For a long time, it was easy to believe I was fine.
So I groggily adjusted to the new normals, to new mysterious pains, to new frequent low fevers, to new levels of confusion. It wasn’t until about a year and a half before I became homebound ill that “agreeing I was probably fine” turned into straight-up denial.
The flu-like symptoms, extreme tenderness, debilitating fatigue, and tear-inducing “aches” started crashing in on me most nights, accompanied by a tingly pain. I turned into a dreadfully flaky person, canceling on people at the last minute due to my health. Then I stopped making plans altogether.
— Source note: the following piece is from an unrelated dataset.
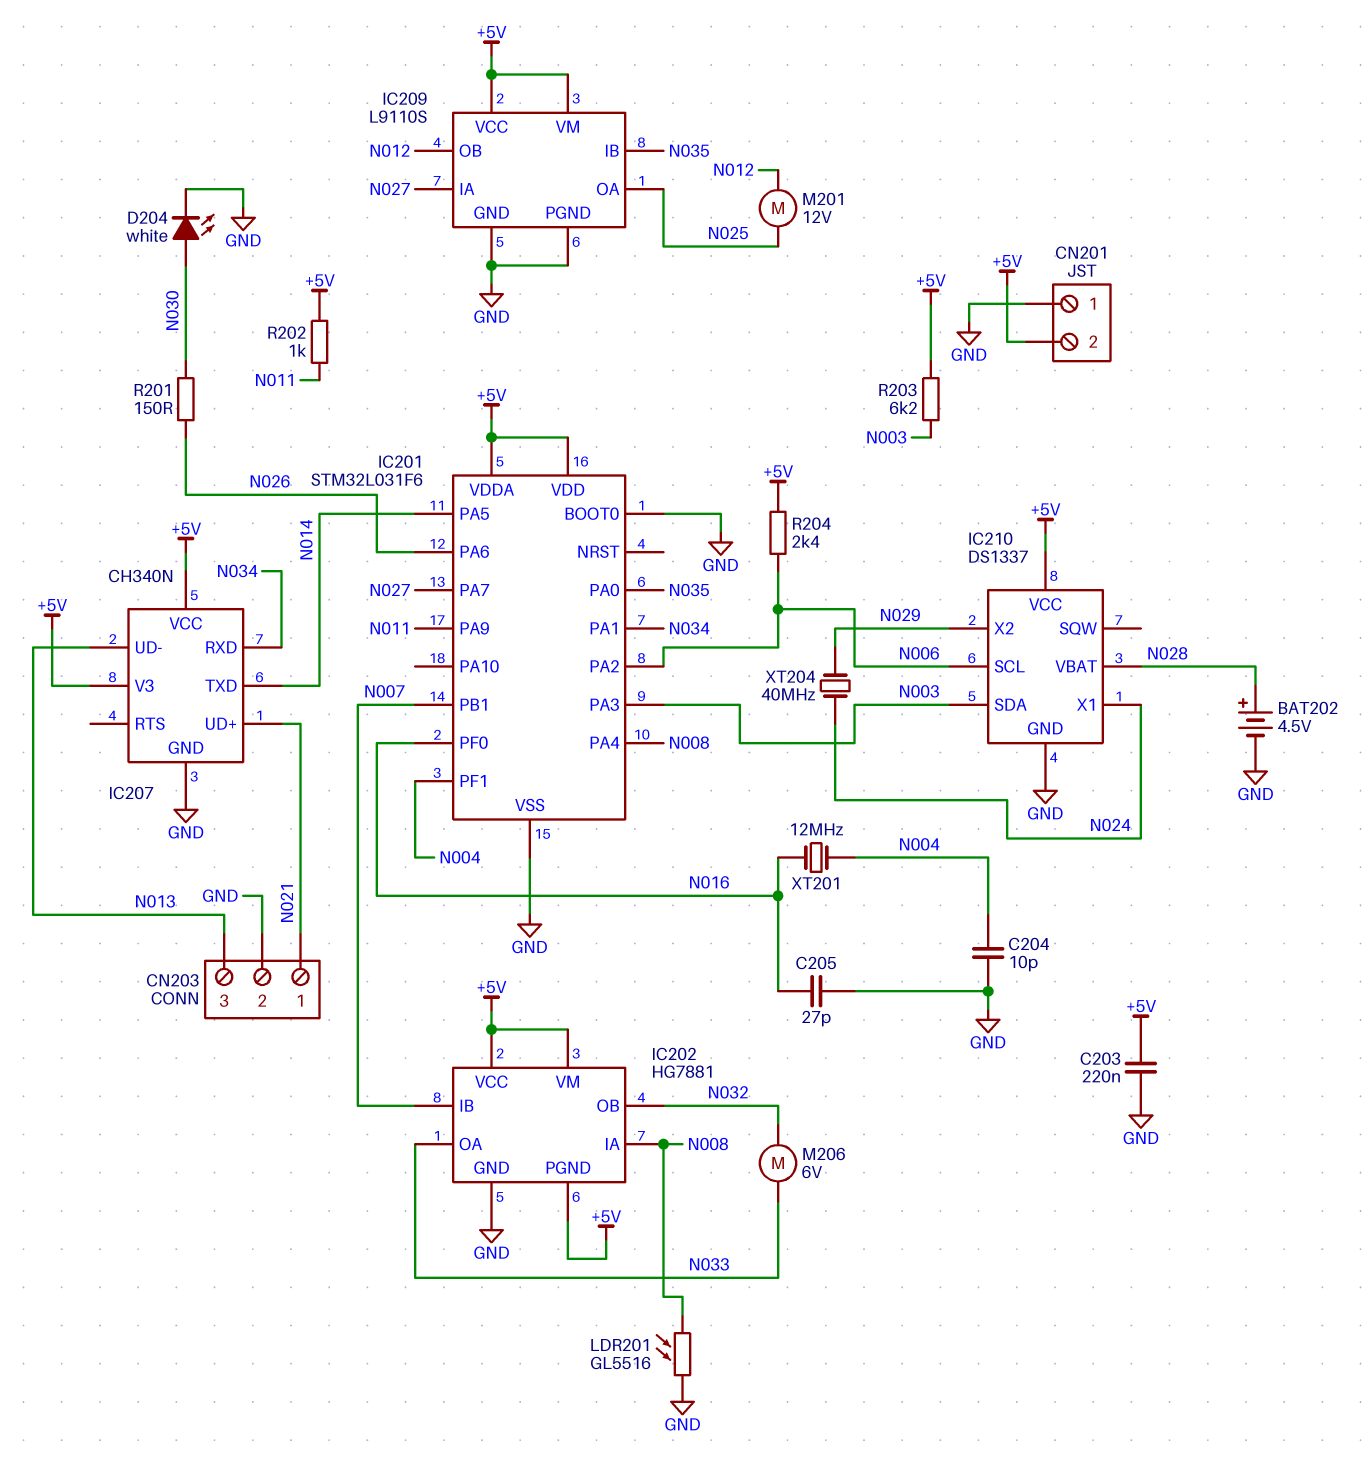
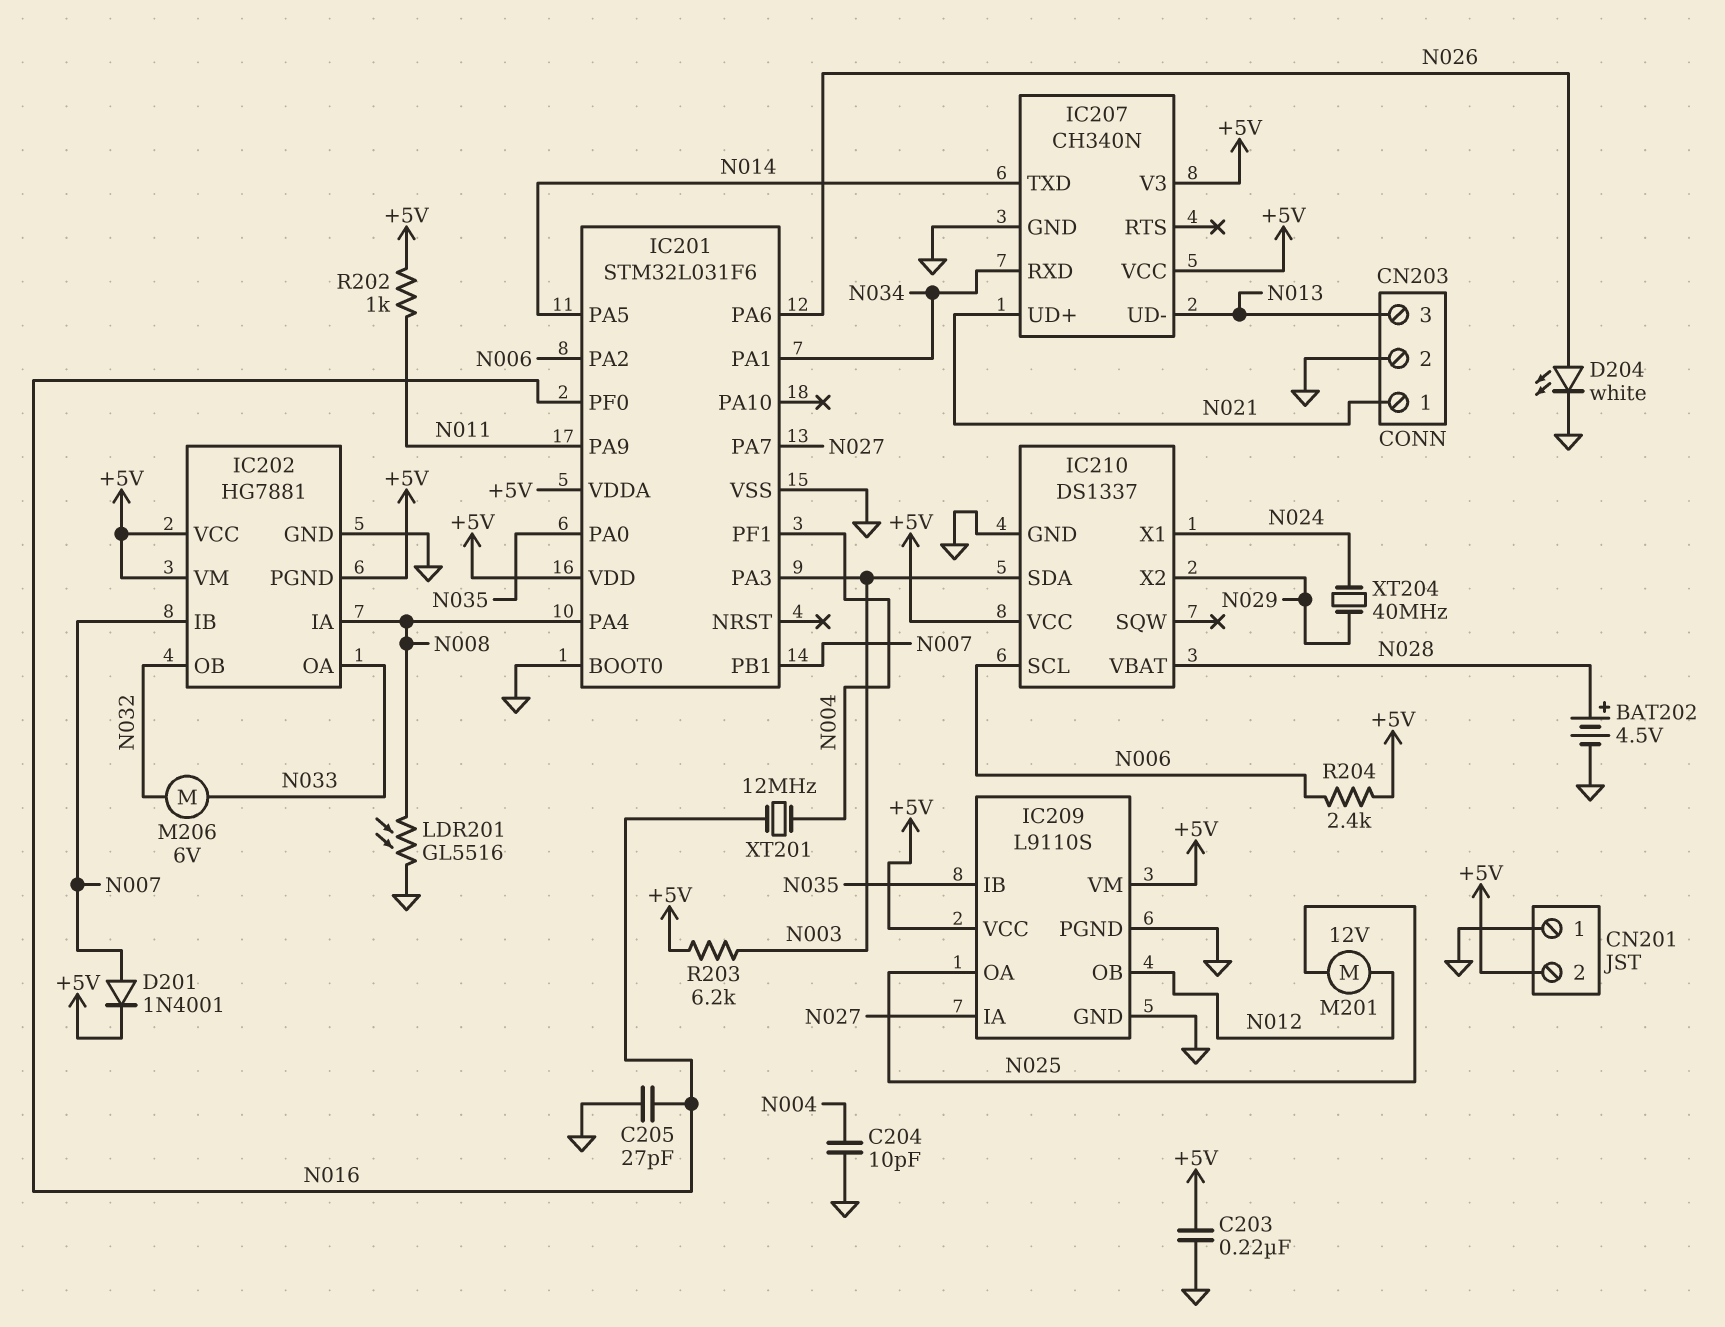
D201: none -> diode 1N4001 (A N007, K +5V)
D204: LED white (A N030, K GND) -> LED white (A N026, K GND)
R201: 150 (N026, N030) -> none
And not long after that, I had to stop working too.
Throughout, my Niceface kept confusing doctors and assuring folks when it needed to be conveying urgency to them.
Eventually, after nearly 30 years, I finally got a diagnosis. Methylenetetrahydrofolate reductase mutation, or MTHFR for short, is a relatively common genetic mutation that is often innocuous — but some types of mutations are more health-adverse. It can lead to heart troubles, infertility, autoimmune disorders, and other kinds of disease. For me, the manifestation was a severe B12 deficiency — nearly low enough to kill or paralyze me.
A year and a half of tests after the B12 revelation, I was also diagnosed with fibromyalgia, another disease of the nervous system.
With the help of a complete diet change, gradually increasing exercise, a move to a hotter drier climate, and many other efforts, I’ve made a stunning recovery. I went from being on near-complete bedrest to now working a part-time job and freelancing on my days off.
I’m still a long way from where I’d like to be. Very tiny amounts of activity still exhaust me. I have absolutely no social life; I work, I rest, and that’s about it. I still have talking troubles from time to time, suddenly getting slurry and confused. But I’ve come so far, especially since getting diagnosed. And maybe it’s just the optimistic personality that so often comes hand-in-hand with Resting Niceface, but I bet I’ll make a total and complete recovery.